> **Dataset entries**
:::
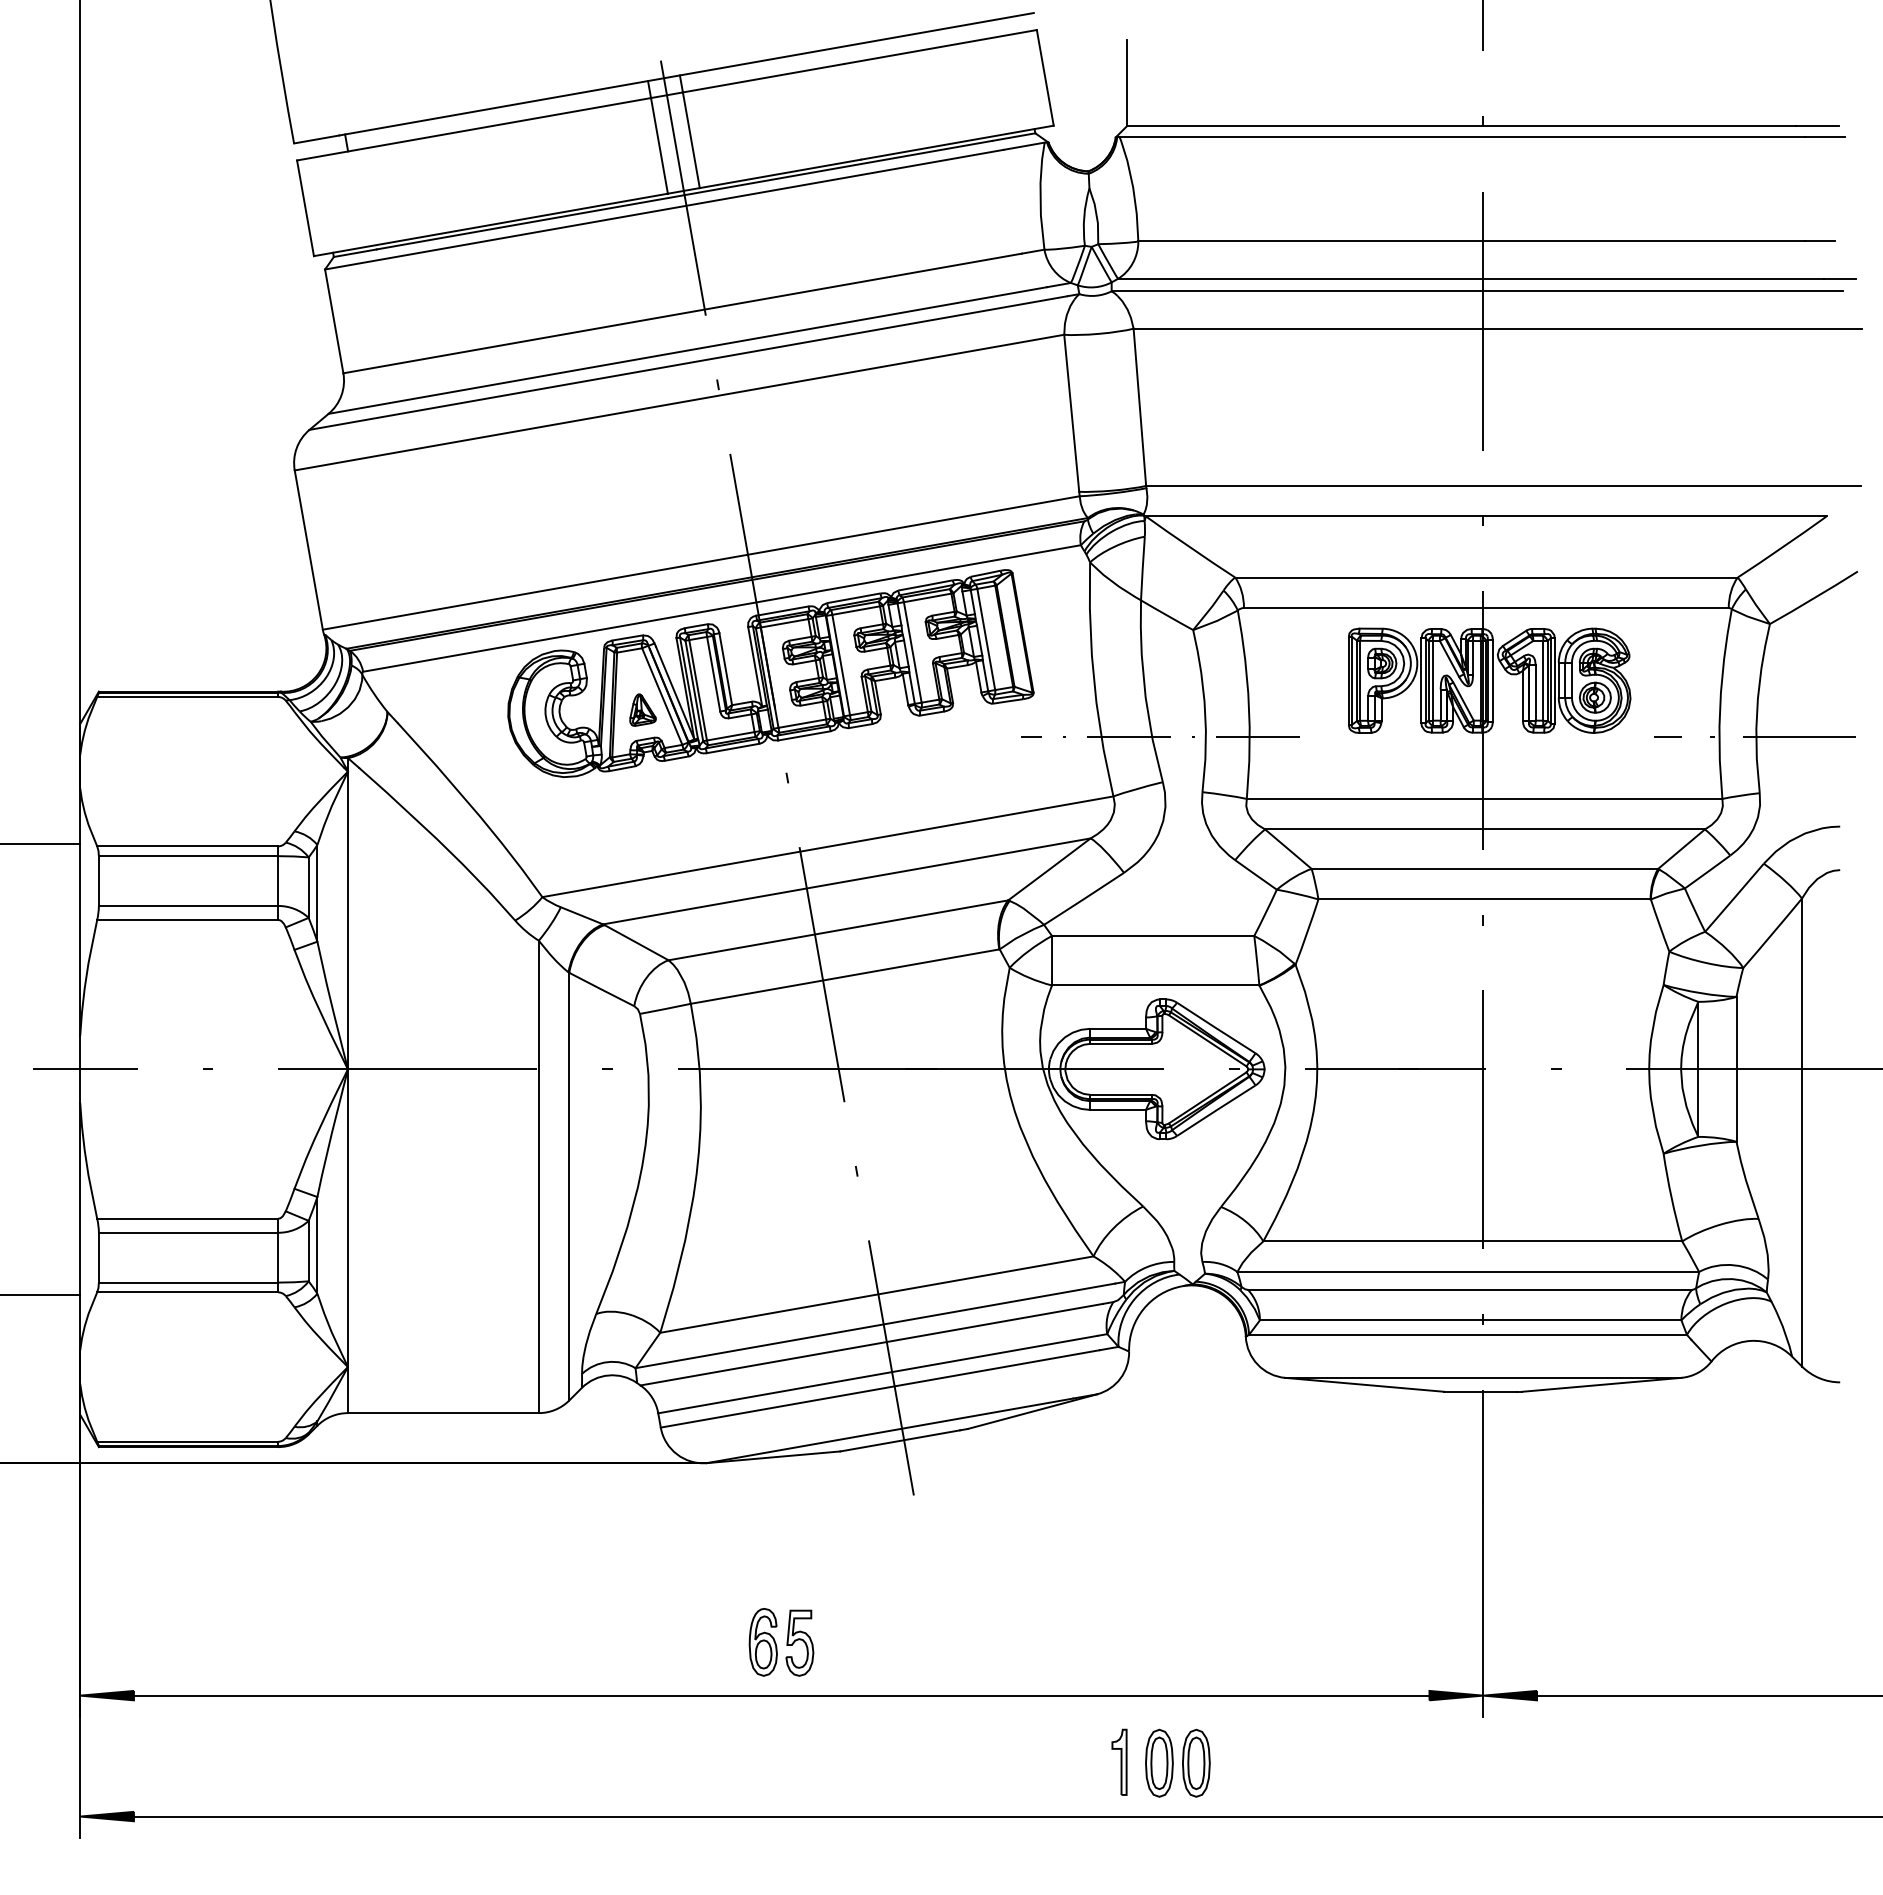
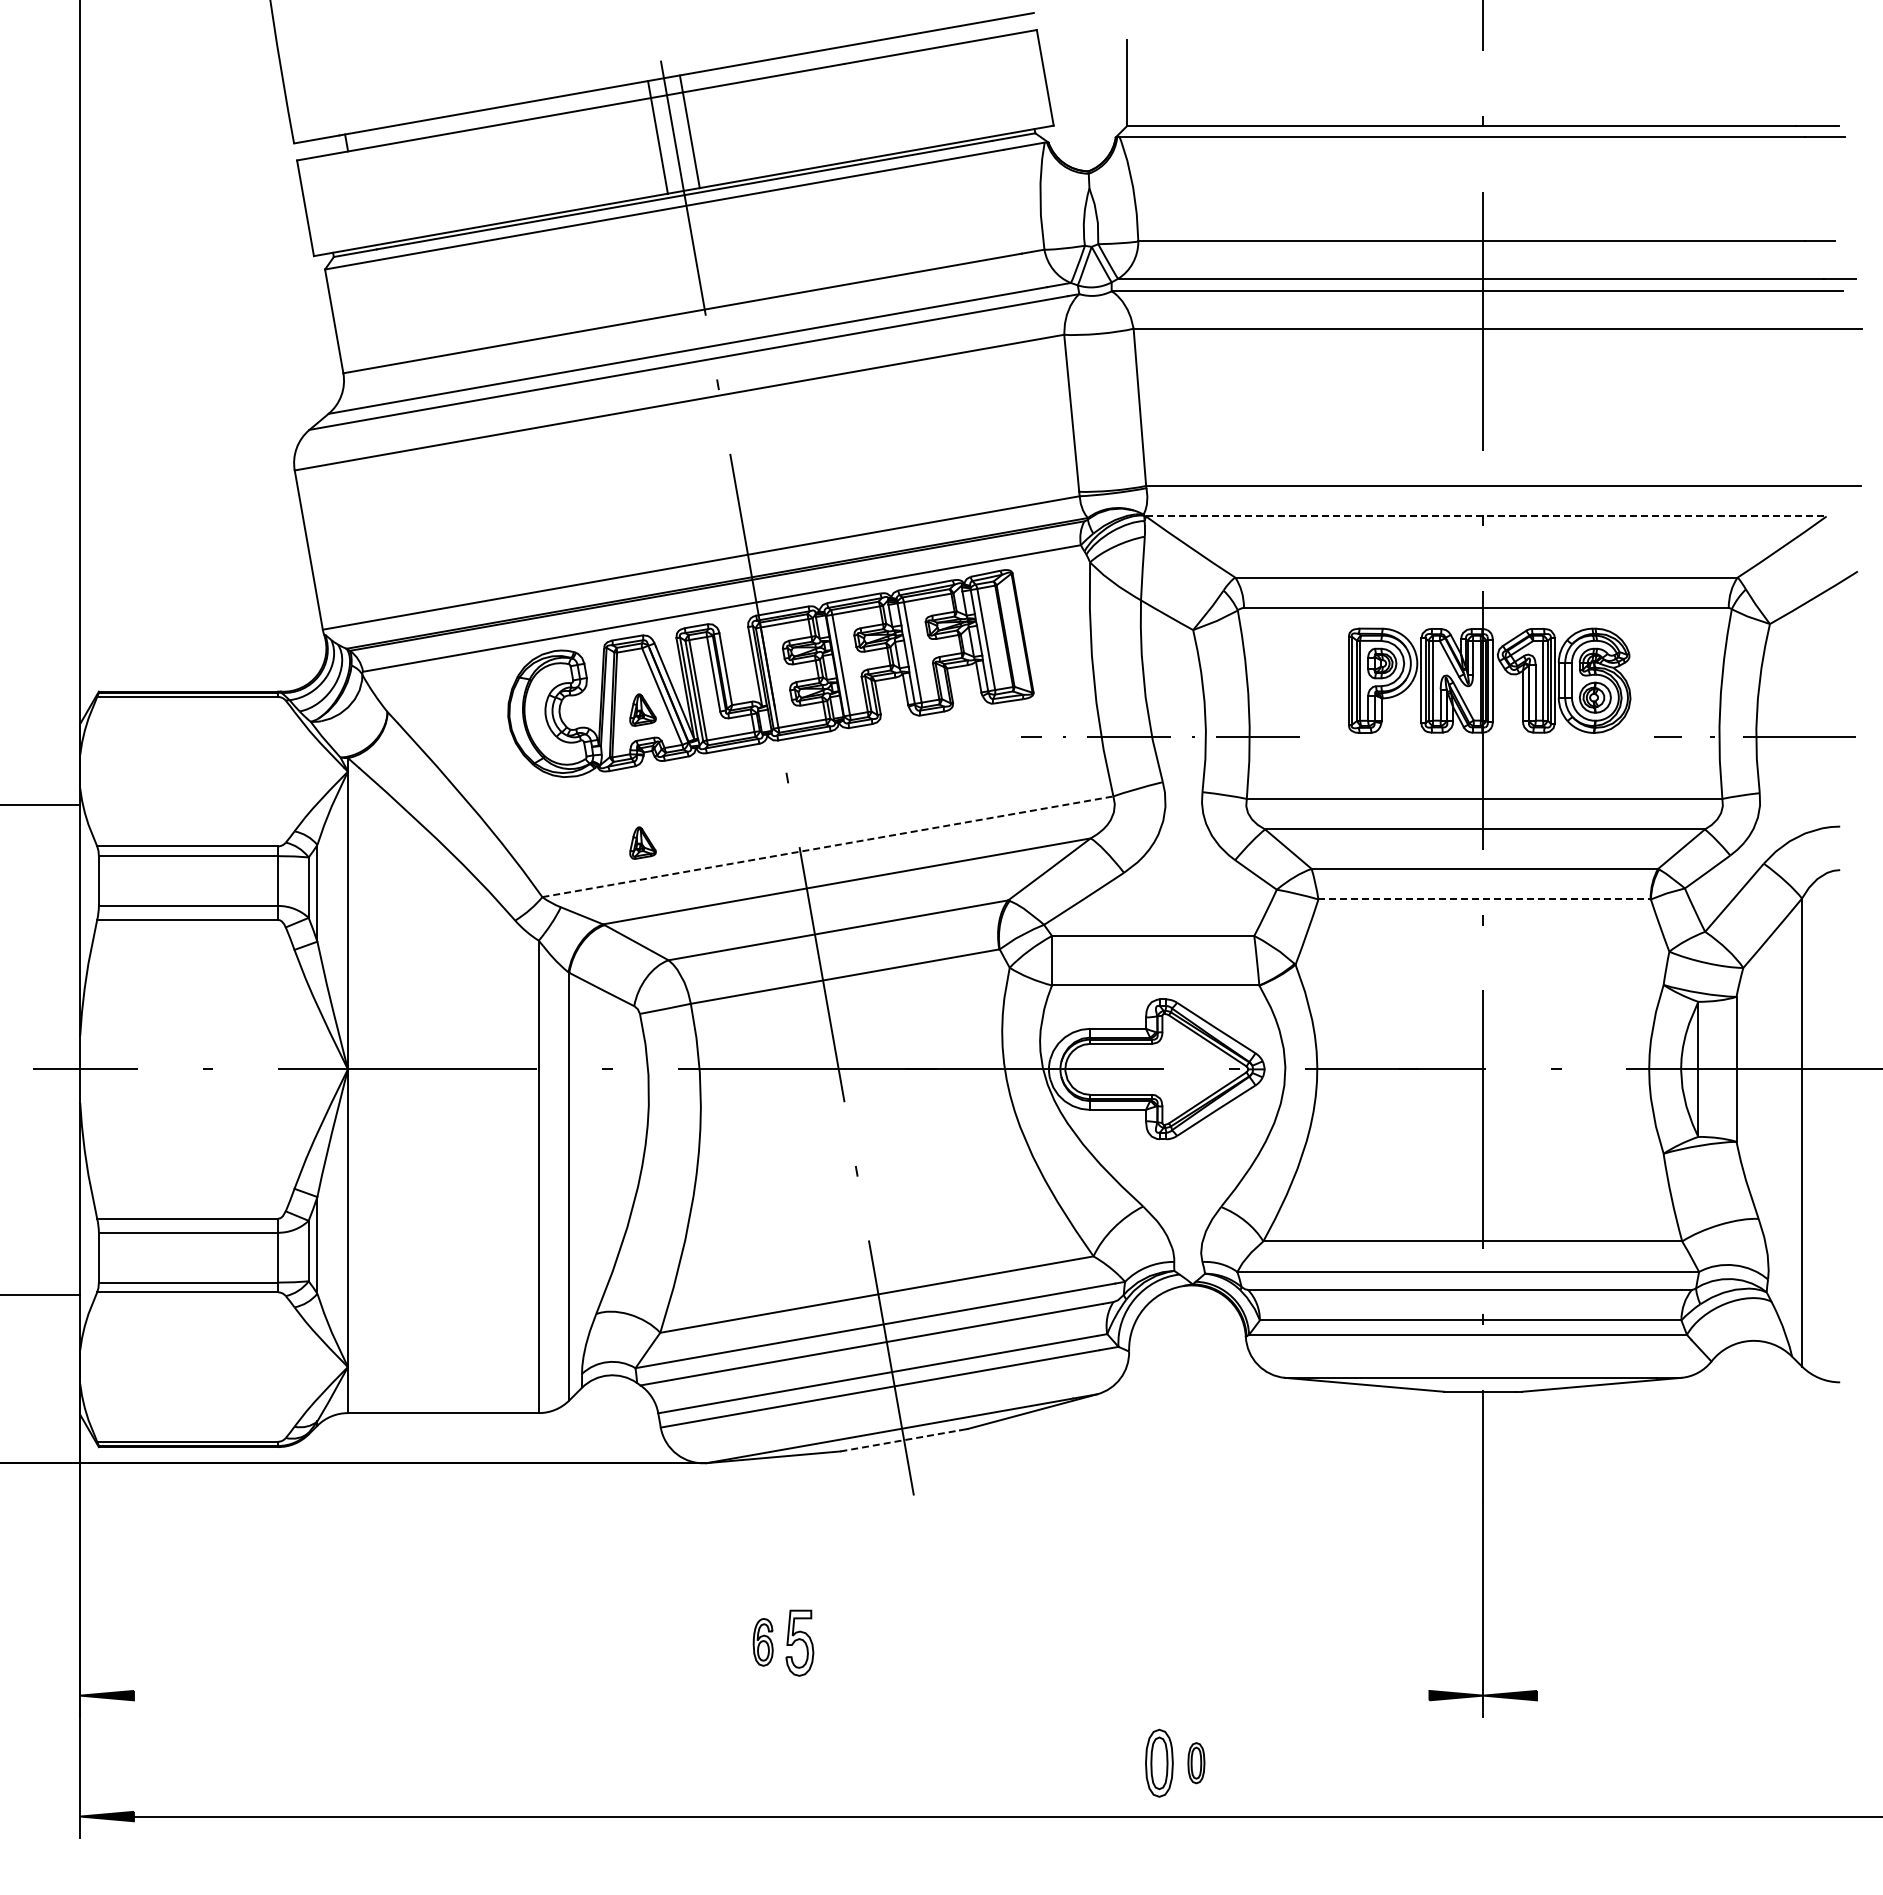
line at (1486, 516): solid -> dashed
part at (642, 842): none -> present
line at (41, 843) position: (41, 843) -> (41, 804)
line at (827, 846): solid -> dashed
line at (1485, 899): solid -> dashed
line at (900, 1440): solid -> dashed
part at (762, 1642) size: 30x69 px -> 22x49 px
line at (781, 1695): present -> none
line at (1708, 1695): present -> none
part at (1119, 1761): present -> none
part at (1196, 1762) size: 29x70 px -> 19x43 px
:::
> **What is required**
Edit all of the rows by replacing "dashed" with "broken" wherever it occurs, leaving everything else the same. Leave the pictures out of your answer.

> **Task result**
line at (1486, 516): solid -> broken
part at (642, 842): none -> present
line at (41, 843) position: (41, 843) -> (41, 804)
line at (827, 846): solid -> broken
line at (1485, 899): solid -> broken
line at (900, 1440): solid -> broken
part at (762, 1642) size: 30x69 px -> 22x49 px
line at (781, 1695): present -> none
line at (1708, 1695): present -> none
part at (1119, 1761): present -> none
part at (1196, 1762) size: 29x70 px -> 19x43 px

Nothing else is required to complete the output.